Students love this exercise. Many respond to the idea that our media are sanitizing our information for us. They enjoy a rebellious, typical teenage reaction to being told what to think. Others pick up on the emotional manipulation inherent in printing pictures of extreme suffering—or in choosing not to print them. We love to facilitate these discussions, helping students think about how—and who—is processing their information for them. And perhaps even more importantly, to foster a love for what we call the ‘mind-boggler,’ or questions that do not have one simple answer—where wrestling with every side of the issue is what is most important.
In another exercise, we show students a chart mapping the crossover in membership on the boards of directors of major corporations with those of news outlets. At first, our chart is typically met with the familiar mild annoyance that any teacher might expect when asking high school students to read a graph. But as the discussion develops, students quickly grasp the concept of conflict of interest, and suddenly start to make intellectual leaps to many different issues in their lives.
Students consistently tell us that realizing this information empowers them to understand their role in the information landscape and to consider the motivation of other players. A student we visited in 2007 offered a succinct answer to one of our evaluation questions—“What information presented was the most useful to you?”—simply: “Mainstream media chooses what becomes news.”
News and Media Literacy
In January 2011, the Common Language Project plans to launch a Digital Literacy Initiative in Seattle in partnership with public high school teachers and the University of Washington. Our program will bring journalists into classrooms around the city for a series of visits exploring news, media and digital literacy, local investigative journalism, and international reporting, with the goal of fostering an understanding of the news and how it gets produced. We see news and media literacy as two critical thinking tools—we know that students who receive this training will go on to become more engaged, empowered citizens.
In the summer time, these students will be invited to a summer camp that will offer the chance to try their own hands at investigative reporting and media production. They will learn the basics of research and reporting, visit newsrooms around the city, and produce multimedia stories on their own communities.
Next Steps
The Chief Sealth High School student who asked what a journalist was turned out to be one of the most engaged in the class. But her knowledge of the role of journalism in democracy, of how to distinguish between forms of media and of how to access reliable information about the world around her was sadly underdeveloped. She understood so much about how the world works—but not about how that information had reached her.

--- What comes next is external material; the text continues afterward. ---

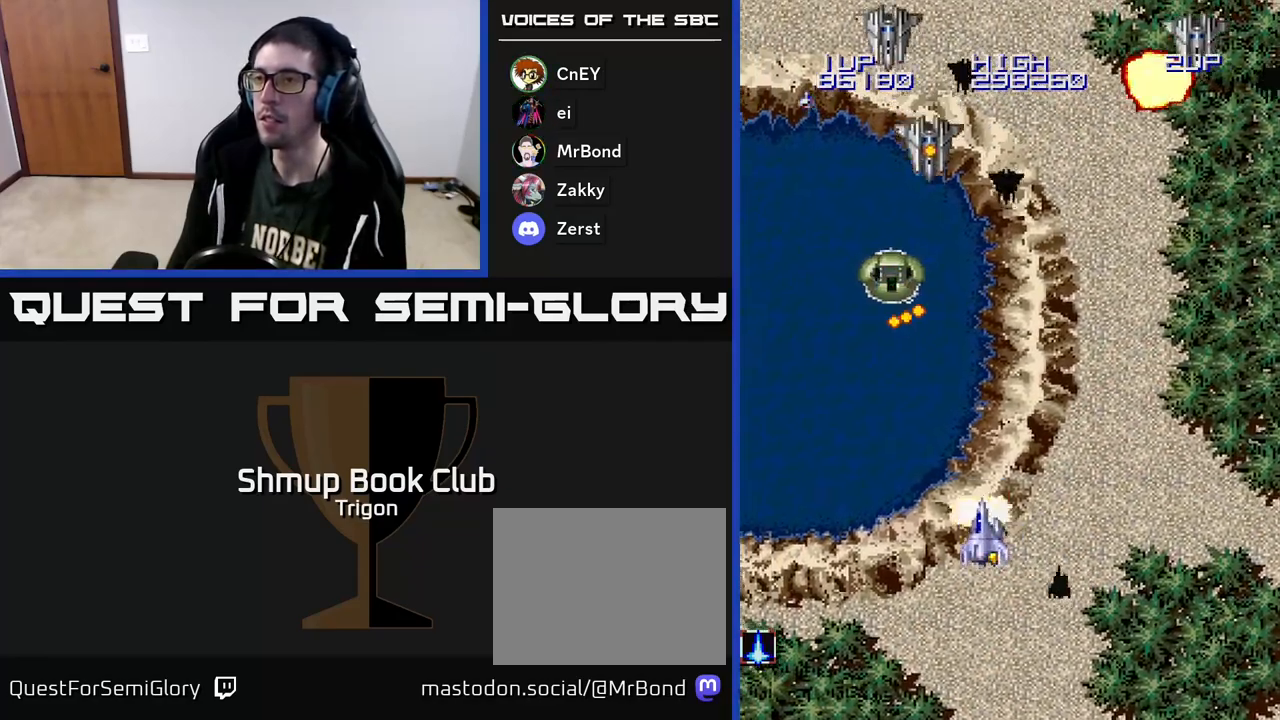
{"buttons": ["DPAD_UP", "DPAD_LEFT"], "right_stick": "center", "events": [[67, "A", "up"], [133, "A", "down"], [183, "A", "up"], [250, "A", "down"], [317, "A", "up"], [333, "DPAD_UP", "down"], [383, "A", "down"], [450, "A", "up"]]}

Something is missing from our public school curriculum when a high school senior does not know what a journalist does, or why it is important to think about where his or her information is coming from. We are pushing Seattle to become a key city in the national news and media literacy movement. We want that 18-year-old student to be the last high school senior who doesn’t know what a journalist is.
Jessica Partnow is a radio producer and cofounder of the Common Language Project, a new media nonprofit based at the University of Washington that reports in-depth stories for newspapers, public radio and television, and online outlets. She teaches an undergraduate course in Entrepreneurial Journalism as well as high school workshops on news and media literacy, and spends two days a week working at Reel Grrls, a filmmaking program for teenage girls.